◆ **QUESTIONS**
[1] Answer these questions from the article on dietary salt:
(a) What percentage of salt in the American diet comes from processed foods and restaurant foods?
(b) What word on the packaging of fresh store-bought chicken can mean a lot of sodium has been added?
(c) How many milligrams of salt does the average American eat each day?
[2] Transcribe the passage of the article on dietary salt starting with "Why is it so" and going on through "and Prevention (CDC).".

◆ **SUPPLIED PASSAGE**
2 min read
salt pouring onto table

Why is it so hard to shake the salt habit? The biggest sources of salt in our diet might surprise you. About 75 percent of salt in the American diet comes from processed foods and restaurant foods. That means all of those packaged foods and snacks, prepared meals and convenience foods we buy to fit into our busy lifestyles can add up to a mountain of salt every day. A person may never add salt to their food, but still eat far too much salt.

Take a look at the top 10 sources of salt in our diet, according to the Centers for Disease Control and Prevention (CDC).

  1. bread and rolls
  2. pizza
  3. sandwiches
  4. cold cuts and cured meats
  5. soups
  6. burritos and tacos
  7. savory snacks like chips, popcorn, snack mixes and crackers
  8. chicken
  9. cheese
  10. eggs and omelets

 

Some of these foods made the top 10 list because they are common in processed foods and restaurant meals that many Americans eat. Just because a food is on this list, does not mean it is always high in sodium. A chicken breast, seasoned and baked at home, contains only a small amount of sodium naturally (less than 100 mg per serving) plus as much salt as you add during cooking and eating. However, some fresh chicken sold in stores has salt and water added to make it more plump and juicy. The packaging may say “enhanced” and can mean a lot of sodium has been added. Chicken is also a common ingredient in frozen meals and restaurant dishes that often contain a lot of salt.

Think about how much of your daily diet comes from a package, like a box, jar or can. How many of your weekly meals come from a restaurant? If you want to eat less salt, it is important to eat more fresh or whole foods so you can control how much salt is added. The more packaged and processed food in your diet, the less control you have over how much salt you are eating.

What can you do?

The good news is you do not have to start cooking everything from scratch. There are plenty of frozen and canned foods that are lower in sodium. When choosing foods at the store, read the Nutrition Facts label, check the Percent Daily Value for a serving of the food; is it higher than 10 percent? Pay attention to words on the front of the package too, and look for phrases like “low sodium” and “no added salt”.

The average American eats 3400 mg of salt each day. That is 50 percent more than the recommended limit for daily salt intake of 2300 mg. For people with the risk of high blood pressure or heart disease, the safe limit is 1500 mg a day.

Identifying high sodium foods in your diet and finding alternatives that are lower in sodium is a good first step to take. Cooking at home with fresh or low-sodium ingredients when you can is another easy way to avoid high sodium meals. If you shake extra salt onto your food at the table, try to cut back. If you have to add more flavor once food is on your plate, think outside the box. Black pepper, lemon juice or crushed red pepper can bring out flavors and add a kick to different foods. Trying new spices, like cumin or oregano, is a way to learn what else you like. You might be surprised how little salt you need once you develop a taste for other flavor boosters.

◆ **COLLECTED MATERIAL**
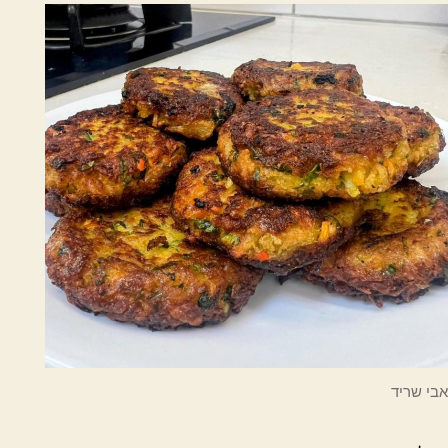
אבי שריד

◆ **EXPECTED OUTPUTS**
[1]
(a) About 75 percent.
(b) “Enhanced.”
(c) 3400 mg.

[2]
Why is it so hard to shake the salt habit? The biggest sources of salt in our diet might surprise you. About 75 percent of salt in the American diet comes from processed foods and restaurant foods. That means all of those packaged foods and snacks, prepared meals and convenience foods we buy to fit into our busy lifestyles can add up to a mountain of salt every day. A person may never add salt to their food, but still eat far too much salt.

Take a look at the top 10 sources of salt in our diet, according to the Centers for Disease Control and Prevention (CDC).